What is remarkable about the result is that Sheehan came second,
beating the Republican, Dana Walsh (26,960 votes, 9.7%), and
Libertarian, Philip Z Berg (6,272 votes, 2.2%). The turnout was 67%.
(All figures from the California secretary of state website:
http://vote.sos.ca.gov)
In contrast to the nationally known, high-profile
incumbent, Sheehan’s campaign faced a media blackout. Pelosi refused
repeated calls to debate with her. But supported by dedicated
volunteers, Sheehan became just the sixth independent candidate in
Californian history to overcome the restrictive ballot access laws.
She raised over $500,000.
Sheehan initially came to national prominence with
her August 2005 protest outside George W Bush’s ranch in Crawford,
Texas, after her son, Casey, was killed while serving as a soldier in
Iraq.

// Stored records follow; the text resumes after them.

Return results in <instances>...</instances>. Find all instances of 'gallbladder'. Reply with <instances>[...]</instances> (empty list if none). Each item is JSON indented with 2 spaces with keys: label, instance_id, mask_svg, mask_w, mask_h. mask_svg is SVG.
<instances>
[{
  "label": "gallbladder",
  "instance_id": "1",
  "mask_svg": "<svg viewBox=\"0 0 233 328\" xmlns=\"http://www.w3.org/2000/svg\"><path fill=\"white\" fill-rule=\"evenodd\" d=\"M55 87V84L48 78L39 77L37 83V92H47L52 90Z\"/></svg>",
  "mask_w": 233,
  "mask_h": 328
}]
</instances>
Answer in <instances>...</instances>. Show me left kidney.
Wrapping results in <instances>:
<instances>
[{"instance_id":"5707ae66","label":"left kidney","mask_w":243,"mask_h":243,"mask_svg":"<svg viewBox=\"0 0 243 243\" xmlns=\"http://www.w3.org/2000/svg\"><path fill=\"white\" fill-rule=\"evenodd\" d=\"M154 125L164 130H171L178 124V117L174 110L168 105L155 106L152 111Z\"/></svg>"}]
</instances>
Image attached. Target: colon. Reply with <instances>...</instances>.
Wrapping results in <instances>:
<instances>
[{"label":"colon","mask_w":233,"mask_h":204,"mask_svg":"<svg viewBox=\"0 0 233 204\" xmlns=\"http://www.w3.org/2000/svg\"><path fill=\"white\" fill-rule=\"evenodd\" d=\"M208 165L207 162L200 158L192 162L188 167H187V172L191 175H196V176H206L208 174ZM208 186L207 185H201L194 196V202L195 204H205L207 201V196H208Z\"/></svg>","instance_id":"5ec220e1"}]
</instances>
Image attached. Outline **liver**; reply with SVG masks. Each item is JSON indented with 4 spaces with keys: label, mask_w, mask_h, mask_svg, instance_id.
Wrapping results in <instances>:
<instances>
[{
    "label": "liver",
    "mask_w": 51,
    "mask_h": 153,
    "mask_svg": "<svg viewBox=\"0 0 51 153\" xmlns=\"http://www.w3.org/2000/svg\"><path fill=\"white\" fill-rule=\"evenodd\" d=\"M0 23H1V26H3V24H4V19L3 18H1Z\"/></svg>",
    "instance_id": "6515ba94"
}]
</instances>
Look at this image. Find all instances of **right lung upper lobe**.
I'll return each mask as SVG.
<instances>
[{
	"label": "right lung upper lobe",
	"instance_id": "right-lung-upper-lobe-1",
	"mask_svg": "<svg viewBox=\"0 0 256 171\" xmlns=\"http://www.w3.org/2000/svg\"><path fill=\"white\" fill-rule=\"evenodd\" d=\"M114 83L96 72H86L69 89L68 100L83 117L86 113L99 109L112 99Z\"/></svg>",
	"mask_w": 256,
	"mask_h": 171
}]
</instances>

Sheehan supported the Democratic Party in 2006 when they won a
sweeping victory in the mid-term congressional elections on promises
to end the war and reverse Bush’s corporate agenda. When in 2007 the
Democratic majority voted to expand funding for the Iraq war, Sheehan
broke from the party.
In a speech launching her independent campaign
against Pelosi, Sheehan said: "An electorate disgusted with the
policies of the Bush regime put the Democrats in the majority in
Congress in November 2006. We voted for change. However, Congress,
under the speakership of Ms Pelosi, has done nothing but protect the
status quo of the corporate elite and, in fact, since she has been the
Speaker, the situation in the Middle East has grown far worse, with
Congress’ help... That is not what we elected them to do!"
Sheehan has given vocal support to the idea of
helping towards setting up an alternative party to the big-business
duo of the Republicans and Democrats. There is great potential if the
trade unions, anti-war groups, civil rights and community
organisations, the environmental movement, etc, broke from the
Democrats and dedicated their resources to building a new party for
working people.
Cindy Sheehan’s campaign has already announced
plans to challenge Pelosi again in 2010.